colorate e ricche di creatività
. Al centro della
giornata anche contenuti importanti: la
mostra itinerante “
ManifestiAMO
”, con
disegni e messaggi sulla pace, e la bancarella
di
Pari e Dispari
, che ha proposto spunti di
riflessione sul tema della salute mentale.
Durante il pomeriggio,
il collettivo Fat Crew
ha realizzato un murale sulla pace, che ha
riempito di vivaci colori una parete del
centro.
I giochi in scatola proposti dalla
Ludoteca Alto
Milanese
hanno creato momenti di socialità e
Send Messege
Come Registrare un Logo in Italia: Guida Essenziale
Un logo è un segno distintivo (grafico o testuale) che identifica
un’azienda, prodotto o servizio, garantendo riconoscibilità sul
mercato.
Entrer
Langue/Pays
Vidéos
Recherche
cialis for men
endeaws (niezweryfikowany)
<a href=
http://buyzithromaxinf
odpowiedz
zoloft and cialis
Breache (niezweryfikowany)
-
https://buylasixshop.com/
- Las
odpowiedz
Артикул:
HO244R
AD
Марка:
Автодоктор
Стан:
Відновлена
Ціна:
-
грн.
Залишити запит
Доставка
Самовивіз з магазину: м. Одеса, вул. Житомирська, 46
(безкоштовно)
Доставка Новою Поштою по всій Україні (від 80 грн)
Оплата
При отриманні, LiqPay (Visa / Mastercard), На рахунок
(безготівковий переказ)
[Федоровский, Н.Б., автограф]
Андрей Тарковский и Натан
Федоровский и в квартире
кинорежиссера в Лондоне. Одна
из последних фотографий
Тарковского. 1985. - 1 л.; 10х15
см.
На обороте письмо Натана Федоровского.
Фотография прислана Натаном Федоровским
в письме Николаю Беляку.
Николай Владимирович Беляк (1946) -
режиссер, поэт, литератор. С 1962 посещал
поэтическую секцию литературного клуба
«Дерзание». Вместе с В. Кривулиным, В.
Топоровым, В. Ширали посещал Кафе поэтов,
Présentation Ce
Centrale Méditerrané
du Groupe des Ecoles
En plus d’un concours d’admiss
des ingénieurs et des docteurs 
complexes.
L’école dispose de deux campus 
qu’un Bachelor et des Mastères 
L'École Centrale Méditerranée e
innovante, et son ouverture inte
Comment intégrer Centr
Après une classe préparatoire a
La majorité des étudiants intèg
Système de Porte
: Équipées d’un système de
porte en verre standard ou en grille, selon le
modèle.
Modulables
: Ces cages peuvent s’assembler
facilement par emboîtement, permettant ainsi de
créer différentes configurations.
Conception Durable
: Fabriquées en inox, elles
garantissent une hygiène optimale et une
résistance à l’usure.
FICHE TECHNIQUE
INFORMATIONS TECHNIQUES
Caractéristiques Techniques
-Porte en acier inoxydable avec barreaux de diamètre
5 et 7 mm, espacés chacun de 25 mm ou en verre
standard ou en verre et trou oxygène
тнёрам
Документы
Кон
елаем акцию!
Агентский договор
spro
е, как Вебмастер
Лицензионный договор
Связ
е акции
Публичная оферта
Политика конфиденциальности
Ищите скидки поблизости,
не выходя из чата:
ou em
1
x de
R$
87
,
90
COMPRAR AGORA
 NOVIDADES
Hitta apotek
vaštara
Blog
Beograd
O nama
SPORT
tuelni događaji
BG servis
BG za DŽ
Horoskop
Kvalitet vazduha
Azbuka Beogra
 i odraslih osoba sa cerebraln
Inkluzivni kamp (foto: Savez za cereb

▶ _What to produce_: Wherever the word "sulla" appears in the entries above, copy that line.

▶ _Output for this task_:
disegni e messaggi sulla pace, e la bancarella
ha realizzato un murale sulla pace, che ha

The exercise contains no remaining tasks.